▸ SHORT TASK A
Can you duplicate the stretch of the taxonomy records from the line containing "common name: Karpefamilien" through the line containing "order: Cucurbitales"?

▸ TEXT PASSAGE
######

- आंबट शौकीन
- Directed by: Nikhil Wairagar
- Written by: Akshay Tanksale Amit Bendre
- Produced by: Ranjana Mohit Lakhotia Prafful Kakani Anagh Bhutada Nilesh Rathi
- Starring: Pooja Sawant Akshay Tanksale Kiran Gaikwad Nikhil Wairagar Bhau Kadam Parth Bhalerao
- Cinematography: Madhuram J Solanki
- Edited by: Rohaan Pattil
- Music by: Sai-Piyush
- Production companies: Hexvision Entertainment Labros Entertainment SS and KL Brothers Productions Big Brain Productions
- Distributed by: Panorama Studios
- Release date: June 13, 2025;
- Country: India
- Language: Marathi

= Ambat Shaukin =

2025 Marathi film by Nikhil Wairagar

Ambat Shaukin is a 2025 Indian Marathi-language comedy drama directed by Nikhil Wairagar. The film stars Pooja Sawant, Akshay Tanksale, Kiran Gaikwad, Nikhil Wairagar, Bhau Kadam and Parth Bhalerao.

The film addresses the issue of sextortion and digital deception through a comedic narrative. It was released theatrically on 13 June 2025. Upon release, the film received mostly negative reviews.

==Plot==
Three quirky and close friends simultaneously develop feelings for the same mysterious girl. What begins as a lighthearted rivalry among friends quickly spirals into chaos when the trio unknowingly falls into a cleverly laid honey trap. Amid the laughs and confusion, the film exposes the dangers of digital deception, exploring themes of trust, friendship, and online safety.

######

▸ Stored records
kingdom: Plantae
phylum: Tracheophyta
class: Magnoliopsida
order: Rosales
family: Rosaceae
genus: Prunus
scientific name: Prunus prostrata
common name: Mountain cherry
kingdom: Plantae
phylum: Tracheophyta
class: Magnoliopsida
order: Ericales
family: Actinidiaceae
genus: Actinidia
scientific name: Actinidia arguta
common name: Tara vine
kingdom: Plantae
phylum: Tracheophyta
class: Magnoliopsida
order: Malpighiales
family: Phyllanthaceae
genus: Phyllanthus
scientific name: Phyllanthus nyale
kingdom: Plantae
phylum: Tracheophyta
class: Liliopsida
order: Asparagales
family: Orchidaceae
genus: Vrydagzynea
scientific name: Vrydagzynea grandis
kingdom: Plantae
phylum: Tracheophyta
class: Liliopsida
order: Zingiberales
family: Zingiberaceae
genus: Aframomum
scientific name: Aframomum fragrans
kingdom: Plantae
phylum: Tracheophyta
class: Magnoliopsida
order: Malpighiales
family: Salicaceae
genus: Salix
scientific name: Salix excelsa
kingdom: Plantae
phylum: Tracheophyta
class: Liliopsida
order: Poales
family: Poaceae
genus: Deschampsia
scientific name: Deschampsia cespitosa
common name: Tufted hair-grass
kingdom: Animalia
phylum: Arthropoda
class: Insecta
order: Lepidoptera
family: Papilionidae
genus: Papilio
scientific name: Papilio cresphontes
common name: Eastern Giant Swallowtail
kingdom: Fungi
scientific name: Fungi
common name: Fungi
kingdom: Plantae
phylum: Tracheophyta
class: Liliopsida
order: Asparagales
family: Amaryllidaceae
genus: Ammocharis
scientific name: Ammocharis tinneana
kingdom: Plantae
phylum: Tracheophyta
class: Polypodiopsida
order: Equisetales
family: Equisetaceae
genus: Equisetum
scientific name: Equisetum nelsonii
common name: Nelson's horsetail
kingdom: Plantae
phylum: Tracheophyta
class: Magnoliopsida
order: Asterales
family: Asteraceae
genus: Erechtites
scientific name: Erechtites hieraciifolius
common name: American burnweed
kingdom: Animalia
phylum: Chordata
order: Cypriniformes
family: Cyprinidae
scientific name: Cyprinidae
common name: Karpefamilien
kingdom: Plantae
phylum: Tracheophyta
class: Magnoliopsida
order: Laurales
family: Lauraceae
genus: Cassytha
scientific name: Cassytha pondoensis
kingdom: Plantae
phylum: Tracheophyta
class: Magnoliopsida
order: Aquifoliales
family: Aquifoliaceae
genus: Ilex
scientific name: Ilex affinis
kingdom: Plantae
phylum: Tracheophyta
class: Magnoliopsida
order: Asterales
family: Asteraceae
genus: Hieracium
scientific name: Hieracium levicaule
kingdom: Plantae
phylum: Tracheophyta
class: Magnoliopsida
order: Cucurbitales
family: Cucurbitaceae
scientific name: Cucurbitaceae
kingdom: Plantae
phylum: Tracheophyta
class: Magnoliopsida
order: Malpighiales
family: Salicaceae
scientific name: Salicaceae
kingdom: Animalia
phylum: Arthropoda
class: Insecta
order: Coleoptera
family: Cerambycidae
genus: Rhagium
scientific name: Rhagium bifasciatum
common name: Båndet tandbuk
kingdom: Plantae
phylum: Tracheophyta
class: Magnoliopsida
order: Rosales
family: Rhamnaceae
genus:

######

▸ SHORT TASK B
Could you write out the stretch of the film article from "Ambat Shaukin is" through "and Parth Bhalerao." again, replacing "comedy drama" with "satirical drama"?

▸ EXERCISE OUTPUT A
common name: Karpefamilien
kingdom: Plantae
phylum: Tracheophyta
class: Magnoliopsida
order: Laurales
family: Lauraceae
genus: Cassytha
scientific name: Cassytha pondoensis
kingdom: Plantae
phylum: Tracheophyta
class: Magnoliopsida
order: Aquifoliales
family: Aquifoliaceae
genus: Ilex
scientific name: Ilex affinis
kingdom: Plantae
phylum: Tracheophyta
class: Magnoliopsida
order: Asterales
family: Asteraceae
genus: Hieracium
scientific name: Hieracium levicaule
kingdom: Plantae
phylum: Tracheophyta
class: Magnoliopsida
order: Cucurbitales

▸ EXERCISE OUTPUT B
Ambat Shaukin is a 2025 Indian Marathi-language satirical drama directed by Nikhil Wairagar. The film stars Pooja Sawant, Akshay Tanksale, Kiran Gaikwad, Nikhil Wairagar, Bhau Kadam and Parth Bhalerao.